§ About this task
The full set of entries below must be returned exactly as shown.

* * * * *

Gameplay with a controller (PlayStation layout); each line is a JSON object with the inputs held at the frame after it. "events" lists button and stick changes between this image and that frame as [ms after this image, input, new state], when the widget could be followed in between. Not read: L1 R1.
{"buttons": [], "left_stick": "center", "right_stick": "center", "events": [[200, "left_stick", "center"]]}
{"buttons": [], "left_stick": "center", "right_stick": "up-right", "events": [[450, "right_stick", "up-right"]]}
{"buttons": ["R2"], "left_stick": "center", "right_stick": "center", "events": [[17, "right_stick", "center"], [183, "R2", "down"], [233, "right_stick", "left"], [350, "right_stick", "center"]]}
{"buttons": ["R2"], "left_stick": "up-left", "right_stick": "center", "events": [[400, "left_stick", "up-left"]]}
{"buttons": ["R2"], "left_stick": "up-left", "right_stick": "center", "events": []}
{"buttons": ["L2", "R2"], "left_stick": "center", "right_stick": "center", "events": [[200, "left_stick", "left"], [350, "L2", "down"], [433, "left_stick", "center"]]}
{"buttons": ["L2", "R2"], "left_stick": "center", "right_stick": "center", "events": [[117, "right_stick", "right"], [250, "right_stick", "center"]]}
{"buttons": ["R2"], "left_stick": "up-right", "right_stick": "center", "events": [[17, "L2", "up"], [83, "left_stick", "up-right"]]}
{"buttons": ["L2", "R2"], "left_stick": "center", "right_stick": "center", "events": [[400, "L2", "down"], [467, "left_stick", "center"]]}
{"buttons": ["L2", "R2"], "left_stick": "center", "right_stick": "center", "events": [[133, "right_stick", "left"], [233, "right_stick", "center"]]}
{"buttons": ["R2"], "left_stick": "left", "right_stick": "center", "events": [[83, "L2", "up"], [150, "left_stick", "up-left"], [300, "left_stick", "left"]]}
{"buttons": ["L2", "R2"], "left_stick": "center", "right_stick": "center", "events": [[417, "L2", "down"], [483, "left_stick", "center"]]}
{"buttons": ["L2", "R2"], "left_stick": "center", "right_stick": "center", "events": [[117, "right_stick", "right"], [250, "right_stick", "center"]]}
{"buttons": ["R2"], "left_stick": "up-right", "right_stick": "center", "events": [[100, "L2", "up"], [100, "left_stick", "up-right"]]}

* * * * *

§ Exercise answer
Gameplay with a controller (PlayStation layout); each line is a JSON object with the inputs held at the frame after it. "events" lists button and stick changes between this image and that frame as [ms after this image, input, new state], when the widget could be followed in between. Not read: L1 R1.
{"buttons": [], "left_stick": "center", "right_stick": "center", "events": [[200, "left_stick", "center"]]}
{"buttons": [], "left_stick": "center", "right_stick": "up-right", "events": [[450, "right_stick", "up-right"]]}
{"buttons": ["R2"], "left_stick": "center", "right_stick": "center", "events": [[17, "right_stick", "center"], [183, "R2", "down"], [233, "right_stick", "left"], [350, "right_stick", "center"]]}
{"buttons": ["R2"], "left_stick": "up-left", "right_stick": "center", "events": [[400, "left_stick", "up-left"]]}
{"buttons": ["R2"], "left_stick": "up-left", "right_stick": "center", "events": []}
{"buttons": ["L2", "R2"], "left_stick": "center", "right_stick": "center", "events": [[200, "left_stick", "left"], [350, "L2", "down"], [433, "left_stick", "center"]]}
{"buttons": ["L2", "R2"], "left_stick": "center", "right_stick": "center", "events": [[117, "right_stick", "right"], [250, "right_stick", "center"]]}
{"buttons": ["R2"], "left_stick": "up-right", "right_stick": "center", "events": [[17, "L2", "up"], [83, "left_stick", "up-right"]]}
{"buttons": ["L2", "R2"], "left_stick": "center", "right_stick": "center", "events": [[400, "L2", "down"], [467, "left_stick", "center"]]}
{"buttons": ["L2", "R2"], "left_stick": "center", "right_stick": "center", "events": [[133, "right_stick", "left"], [233, "right_stick", "center"]]}
{"buttons": ["R2"], "left_stick": "left", "right_stick": "center", "events": [[83, "L2", "up"], [150, "left_stick", "up-left"], [300, "left_stick", "left"]]}
{"buttons": ["L2", "R2"], "left_stick": "center", "right_stick": "center", "events": [[417, "L2", "down"], [483, "left_stick", "center"]]}
{"buttons": ["L2", "R2"], "left_stick": "center", "right_stick": "center", "events": [[117, "right_stick", "right"], [250, "right_stick", "center"]]}
{"buttons": ["R2"], "left_stick": "up-right", "right_stick": "center", "events": [[100, "L2", "up"], [100, "left_stick", "up-right"]]}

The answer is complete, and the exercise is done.